## Trecho fornecido
■ ■ ■ ■ ■ ■ ■
Entretanto, tal situação configura, na realidade, culpa consciente. É inconcebível distorcer os princípios jurídicos (diferença entre dolo eventual e culpa consciente), dogmas que servem de diretrizes para solucionar casos concretos como recurso para superar a brandura da legislação penal. (CALAND. 2021)

DESENVOLVIMENTO

Vale salientar, que para o operador do direito que atua na seara criminal na situação supramencionado, existe uma árdua problematização dogmática na teoria da tipicidade praticado por aquele que, na pratica se torna ainda mais difícil na classificação para tipificar tal ato. Sendo de grande dificuldade a dúvida em como classificar a conduta praticada pelo agente. Nesse âmbito vale frisar a análise da diferenciação entre dolo eventual e culpa consciente.

Nesse sentido, a aplicabilidade do dolo eventual ou culpa consciente em acidentes de trânsito decorrentes de embriaguez ao volante dependerá de cada caso concreto. Pois, o dolo eventual pode ser aplicado em situações em que o agente além de ter ingerido bebida alcoólica, tenha tido outros fatores que influenciaram no resultado, como por exemplo, conduzir o veículo acima da velocidade permitida, aceitando, dessa forma, as possíveis consequências. Já a culpa consciente existindo dúvidas sobre o elemento subjetivo, a infração penal deve ser classificada para a modalidade culposa. (FRANÇA. 2022)
■ ■ ■ ■ ■ ■ ■
## O problema
Continue o texto sobre dolo eventual e culpa consciente na embriaguez ao volante a partir da última frase apresentada.

## Dados extraídos
■ ■ ■ ■ ■ ■ ■
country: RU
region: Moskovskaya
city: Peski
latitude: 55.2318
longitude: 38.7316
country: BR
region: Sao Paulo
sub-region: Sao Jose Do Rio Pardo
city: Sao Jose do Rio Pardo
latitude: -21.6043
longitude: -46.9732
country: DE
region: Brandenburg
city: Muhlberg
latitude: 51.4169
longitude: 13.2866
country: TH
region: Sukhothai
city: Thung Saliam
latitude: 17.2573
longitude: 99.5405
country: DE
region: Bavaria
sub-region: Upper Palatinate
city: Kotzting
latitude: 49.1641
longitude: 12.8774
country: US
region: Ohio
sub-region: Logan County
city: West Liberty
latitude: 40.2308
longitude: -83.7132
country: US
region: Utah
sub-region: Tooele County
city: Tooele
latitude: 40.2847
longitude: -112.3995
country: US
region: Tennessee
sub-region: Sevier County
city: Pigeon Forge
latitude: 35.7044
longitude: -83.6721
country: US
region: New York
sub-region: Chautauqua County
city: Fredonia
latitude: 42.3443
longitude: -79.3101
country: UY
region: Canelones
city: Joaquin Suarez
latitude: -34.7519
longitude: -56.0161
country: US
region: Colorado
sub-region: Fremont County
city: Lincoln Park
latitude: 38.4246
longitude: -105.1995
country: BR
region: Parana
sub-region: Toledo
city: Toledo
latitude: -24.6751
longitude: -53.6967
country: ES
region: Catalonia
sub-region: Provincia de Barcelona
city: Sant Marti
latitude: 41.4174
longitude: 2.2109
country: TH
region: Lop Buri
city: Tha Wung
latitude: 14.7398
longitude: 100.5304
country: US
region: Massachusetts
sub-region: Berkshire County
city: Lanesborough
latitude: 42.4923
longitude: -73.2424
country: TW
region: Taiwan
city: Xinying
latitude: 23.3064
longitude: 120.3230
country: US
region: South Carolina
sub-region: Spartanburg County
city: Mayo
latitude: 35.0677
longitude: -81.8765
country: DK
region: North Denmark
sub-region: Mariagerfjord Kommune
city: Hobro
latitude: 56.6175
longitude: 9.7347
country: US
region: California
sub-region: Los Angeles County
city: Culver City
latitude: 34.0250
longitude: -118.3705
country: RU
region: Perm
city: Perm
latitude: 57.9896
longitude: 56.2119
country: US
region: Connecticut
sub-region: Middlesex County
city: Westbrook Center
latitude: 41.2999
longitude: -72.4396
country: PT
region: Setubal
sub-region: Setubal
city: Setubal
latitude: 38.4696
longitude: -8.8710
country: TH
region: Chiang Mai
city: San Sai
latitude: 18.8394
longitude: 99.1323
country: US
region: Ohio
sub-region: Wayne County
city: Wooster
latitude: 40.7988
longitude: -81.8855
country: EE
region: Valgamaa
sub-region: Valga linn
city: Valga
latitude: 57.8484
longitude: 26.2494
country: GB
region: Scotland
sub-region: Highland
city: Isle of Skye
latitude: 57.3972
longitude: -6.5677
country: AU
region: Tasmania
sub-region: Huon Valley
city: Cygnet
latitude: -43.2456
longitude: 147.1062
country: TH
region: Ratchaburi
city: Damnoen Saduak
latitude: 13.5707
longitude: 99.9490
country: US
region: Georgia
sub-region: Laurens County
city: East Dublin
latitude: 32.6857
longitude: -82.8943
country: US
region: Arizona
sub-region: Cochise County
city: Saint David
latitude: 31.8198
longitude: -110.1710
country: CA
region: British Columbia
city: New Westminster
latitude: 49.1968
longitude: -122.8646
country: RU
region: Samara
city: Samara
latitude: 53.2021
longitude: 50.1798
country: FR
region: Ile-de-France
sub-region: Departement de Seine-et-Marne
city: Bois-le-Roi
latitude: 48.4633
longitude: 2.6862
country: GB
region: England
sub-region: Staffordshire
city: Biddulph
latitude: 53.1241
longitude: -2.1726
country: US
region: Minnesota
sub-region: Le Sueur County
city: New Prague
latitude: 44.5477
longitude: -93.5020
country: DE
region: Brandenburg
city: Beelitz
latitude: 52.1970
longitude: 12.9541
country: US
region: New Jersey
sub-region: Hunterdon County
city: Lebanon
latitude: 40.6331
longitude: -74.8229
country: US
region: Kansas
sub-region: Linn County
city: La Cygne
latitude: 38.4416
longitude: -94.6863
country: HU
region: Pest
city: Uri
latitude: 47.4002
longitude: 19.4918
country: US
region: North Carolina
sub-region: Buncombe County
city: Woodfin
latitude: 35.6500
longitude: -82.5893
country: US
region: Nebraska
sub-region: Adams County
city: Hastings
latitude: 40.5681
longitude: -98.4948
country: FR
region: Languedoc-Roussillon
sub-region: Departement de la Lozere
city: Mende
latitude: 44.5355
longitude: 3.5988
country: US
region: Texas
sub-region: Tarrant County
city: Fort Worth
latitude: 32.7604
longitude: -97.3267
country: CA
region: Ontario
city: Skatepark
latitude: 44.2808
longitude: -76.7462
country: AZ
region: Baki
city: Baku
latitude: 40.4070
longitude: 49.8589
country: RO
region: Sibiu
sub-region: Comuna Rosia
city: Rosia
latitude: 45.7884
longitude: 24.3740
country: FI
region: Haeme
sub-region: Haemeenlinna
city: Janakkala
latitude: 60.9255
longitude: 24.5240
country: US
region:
■ ■ ■ ■ ■ ■ ■
## Resultado
Nesse contexto, o dolo eventual é caracterizado quando o motorista é capaz de prever o resultado que seu comportamento pode ocasionar e quando esse se mostra indiferente a este resultado. No entanto, para o sujeito infrator ser enquadrado nesta modalidade de dolo é necessária uma análise da abordagem de seu estado de ânimo, de sua subjetividade, exige-se, nestes casos, que ele tenha assumido o risco de produzir os resultados lesivos. Dessa forma, faz-se necessário, na maioria dos casos, tentar entender o que o sujeito pensava na hora que praticava a conduta. Já, quanto ao dolo o eventual, Bitencourt (2011, p. 321), afirma que:

haverá dolo eventual quando o agente não quiser diretamente a realização do tipo, mas aceitá-la como possível ou até provável, assumindo o risco da produção do resultado, (art.18, I in fine, do CP). No dolo eventual o agente prevê o resultado como provável ou, ao menos, como possível, mas apesar de prevê-lo age aceitando o risco de produzi-lo. Como afirma Hungria, assumir o risco é alguma coisa mais que ter consciência de correr o risco: é consentir previamente no resultado, caso este venha efetivamente a ocorrer. (FRANÇA. 2022)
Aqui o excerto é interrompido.